Thursday, 12 May 2022

The Fundamental Problem With The View That Language Distorts

Halliday & Matthiessen (1999: 447-8):
In rejecting both these views of language as distortion, we are not propounding an alternative version according to which language is a perfect match. What is wrong with all such conceptions is that they misconstrue the nature of a semiotic system — the fundamental relation of realisation to which we are always having to return. A semiotic system is not some kind of outer garment which may either reveal or conceal what is beneath. Rather, it is a transformation of experience into meanings, and each stratum within the system is construed by, and construes, all the rest. A "language", in this sense, may be artificially constructed or engineered, like a scientific theory or a logic; but all such semiotics are ultimately related to natural language, and natural language is still an accomplice in their overall construction of reality.

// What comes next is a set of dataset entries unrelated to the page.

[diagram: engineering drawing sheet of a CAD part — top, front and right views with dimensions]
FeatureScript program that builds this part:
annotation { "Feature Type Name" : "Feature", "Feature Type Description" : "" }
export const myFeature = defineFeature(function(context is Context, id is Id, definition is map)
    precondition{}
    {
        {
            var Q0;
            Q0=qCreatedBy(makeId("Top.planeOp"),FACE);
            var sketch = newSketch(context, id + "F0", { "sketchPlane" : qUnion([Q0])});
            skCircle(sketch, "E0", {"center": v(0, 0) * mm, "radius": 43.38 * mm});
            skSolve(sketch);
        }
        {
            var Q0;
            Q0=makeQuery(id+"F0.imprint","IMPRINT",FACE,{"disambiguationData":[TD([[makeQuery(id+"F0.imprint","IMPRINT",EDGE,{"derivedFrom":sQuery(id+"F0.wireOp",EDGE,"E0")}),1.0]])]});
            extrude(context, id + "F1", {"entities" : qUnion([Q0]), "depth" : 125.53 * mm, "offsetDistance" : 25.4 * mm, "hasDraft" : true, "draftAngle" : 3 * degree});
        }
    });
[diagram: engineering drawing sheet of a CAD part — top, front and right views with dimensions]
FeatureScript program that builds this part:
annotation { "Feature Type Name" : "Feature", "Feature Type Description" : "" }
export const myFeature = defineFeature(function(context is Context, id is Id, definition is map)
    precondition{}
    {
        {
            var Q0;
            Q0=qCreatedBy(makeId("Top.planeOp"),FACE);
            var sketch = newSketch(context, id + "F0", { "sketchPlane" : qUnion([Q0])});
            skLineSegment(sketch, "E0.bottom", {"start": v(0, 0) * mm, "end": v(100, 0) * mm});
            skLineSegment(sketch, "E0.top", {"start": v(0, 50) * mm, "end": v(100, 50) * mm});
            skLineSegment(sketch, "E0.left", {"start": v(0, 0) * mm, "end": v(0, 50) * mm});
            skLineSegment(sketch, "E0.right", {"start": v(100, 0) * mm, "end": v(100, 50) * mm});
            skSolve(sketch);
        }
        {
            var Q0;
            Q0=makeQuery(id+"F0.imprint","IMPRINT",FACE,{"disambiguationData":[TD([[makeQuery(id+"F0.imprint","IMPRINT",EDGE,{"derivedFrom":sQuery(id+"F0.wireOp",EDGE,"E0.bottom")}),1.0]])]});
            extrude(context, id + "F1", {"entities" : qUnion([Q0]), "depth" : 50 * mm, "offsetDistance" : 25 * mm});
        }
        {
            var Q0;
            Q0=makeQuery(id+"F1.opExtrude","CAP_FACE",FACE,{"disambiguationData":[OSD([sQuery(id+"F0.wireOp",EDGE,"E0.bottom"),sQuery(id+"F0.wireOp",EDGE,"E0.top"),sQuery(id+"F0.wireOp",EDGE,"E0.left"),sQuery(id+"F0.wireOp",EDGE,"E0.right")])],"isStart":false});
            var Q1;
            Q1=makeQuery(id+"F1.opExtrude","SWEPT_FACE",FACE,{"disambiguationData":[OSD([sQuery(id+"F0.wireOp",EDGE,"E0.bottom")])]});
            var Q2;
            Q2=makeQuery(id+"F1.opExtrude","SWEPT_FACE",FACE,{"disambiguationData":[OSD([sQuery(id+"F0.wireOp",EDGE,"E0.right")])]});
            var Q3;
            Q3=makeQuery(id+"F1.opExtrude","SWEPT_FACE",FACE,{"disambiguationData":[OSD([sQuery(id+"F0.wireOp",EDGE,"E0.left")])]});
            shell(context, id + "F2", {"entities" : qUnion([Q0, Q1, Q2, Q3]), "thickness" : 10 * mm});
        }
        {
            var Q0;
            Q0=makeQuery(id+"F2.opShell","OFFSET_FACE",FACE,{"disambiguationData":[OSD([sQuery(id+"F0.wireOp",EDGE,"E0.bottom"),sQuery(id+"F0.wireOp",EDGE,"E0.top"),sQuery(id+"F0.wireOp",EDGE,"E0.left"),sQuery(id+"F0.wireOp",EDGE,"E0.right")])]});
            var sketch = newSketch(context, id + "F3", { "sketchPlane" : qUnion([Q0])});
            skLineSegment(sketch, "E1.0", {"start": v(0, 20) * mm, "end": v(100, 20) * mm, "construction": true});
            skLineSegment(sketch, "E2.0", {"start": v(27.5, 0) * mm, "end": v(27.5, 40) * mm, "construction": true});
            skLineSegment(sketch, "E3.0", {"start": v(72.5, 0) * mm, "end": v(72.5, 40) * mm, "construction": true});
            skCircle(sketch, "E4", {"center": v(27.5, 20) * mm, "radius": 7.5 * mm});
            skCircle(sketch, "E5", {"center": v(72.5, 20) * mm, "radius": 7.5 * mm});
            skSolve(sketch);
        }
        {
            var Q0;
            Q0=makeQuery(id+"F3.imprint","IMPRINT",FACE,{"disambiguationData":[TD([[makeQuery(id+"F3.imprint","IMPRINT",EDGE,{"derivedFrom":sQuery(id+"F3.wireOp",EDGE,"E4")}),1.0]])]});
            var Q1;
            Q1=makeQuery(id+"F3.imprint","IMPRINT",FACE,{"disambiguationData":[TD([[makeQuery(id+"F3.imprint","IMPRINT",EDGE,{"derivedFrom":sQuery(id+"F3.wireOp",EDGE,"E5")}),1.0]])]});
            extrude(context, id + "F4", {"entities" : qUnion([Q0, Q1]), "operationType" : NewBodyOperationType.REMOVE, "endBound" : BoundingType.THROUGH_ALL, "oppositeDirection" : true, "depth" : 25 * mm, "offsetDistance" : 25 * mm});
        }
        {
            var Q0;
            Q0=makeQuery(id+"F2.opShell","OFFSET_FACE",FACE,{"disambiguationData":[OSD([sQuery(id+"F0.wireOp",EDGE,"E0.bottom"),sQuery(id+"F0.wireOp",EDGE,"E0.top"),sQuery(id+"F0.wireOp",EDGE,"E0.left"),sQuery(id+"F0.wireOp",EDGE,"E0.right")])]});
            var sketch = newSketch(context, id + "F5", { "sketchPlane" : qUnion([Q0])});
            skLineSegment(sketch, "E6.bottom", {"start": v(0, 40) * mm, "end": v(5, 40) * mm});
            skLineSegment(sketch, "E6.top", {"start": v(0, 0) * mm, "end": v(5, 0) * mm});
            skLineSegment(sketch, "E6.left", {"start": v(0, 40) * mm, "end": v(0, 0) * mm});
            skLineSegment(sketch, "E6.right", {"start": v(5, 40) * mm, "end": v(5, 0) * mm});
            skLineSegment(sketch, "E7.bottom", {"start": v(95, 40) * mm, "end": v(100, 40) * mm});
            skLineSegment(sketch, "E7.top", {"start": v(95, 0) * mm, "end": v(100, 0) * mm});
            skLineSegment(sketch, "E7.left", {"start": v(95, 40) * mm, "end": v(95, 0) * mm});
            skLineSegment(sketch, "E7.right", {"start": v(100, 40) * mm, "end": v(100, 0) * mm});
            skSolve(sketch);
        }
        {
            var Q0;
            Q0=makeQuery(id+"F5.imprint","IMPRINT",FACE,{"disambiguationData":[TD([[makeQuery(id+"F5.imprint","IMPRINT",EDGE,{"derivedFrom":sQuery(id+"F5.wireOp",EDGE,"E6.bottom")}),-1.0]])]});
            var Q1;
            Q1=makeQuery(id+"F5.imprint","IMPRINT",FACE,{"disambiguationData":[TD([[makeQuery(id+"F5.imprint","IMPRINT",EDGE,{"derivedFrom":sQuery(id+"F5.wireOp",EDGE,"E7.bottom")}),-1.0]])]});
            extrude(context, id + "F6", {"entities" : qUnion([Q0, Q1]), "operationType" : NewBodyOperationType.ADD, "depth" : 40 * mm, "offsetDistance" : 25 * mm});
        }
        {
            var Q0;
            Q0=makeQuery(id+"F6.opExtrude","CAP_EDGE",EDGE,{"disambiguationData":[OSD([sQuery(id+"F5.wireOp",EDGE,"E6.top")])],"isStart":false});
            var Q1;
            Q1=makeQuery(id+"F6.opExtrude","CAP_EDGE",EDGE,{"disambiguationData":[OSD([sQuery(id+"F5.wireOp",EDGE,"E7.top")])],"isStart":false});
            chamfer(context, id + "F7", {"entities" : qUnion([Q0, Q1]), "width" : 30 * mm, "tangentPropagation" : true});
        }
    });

But whether or not it is engineered in this way, natural language will continue to evolve. The artificial languages of the 17th century were never actually used; but this did not mean that the forms of natural language persisted without change. On the contrary, new registers were always evolving, some of them as part of the ongoing reconstruction of experience in the form of systematic knowledge and experimental science.


Blogger Comments:

It was Samuel Johnson who said 'Language is the dress of thought', but he also said 'Words are but the signs of ideas', that is: the realisations of meanings.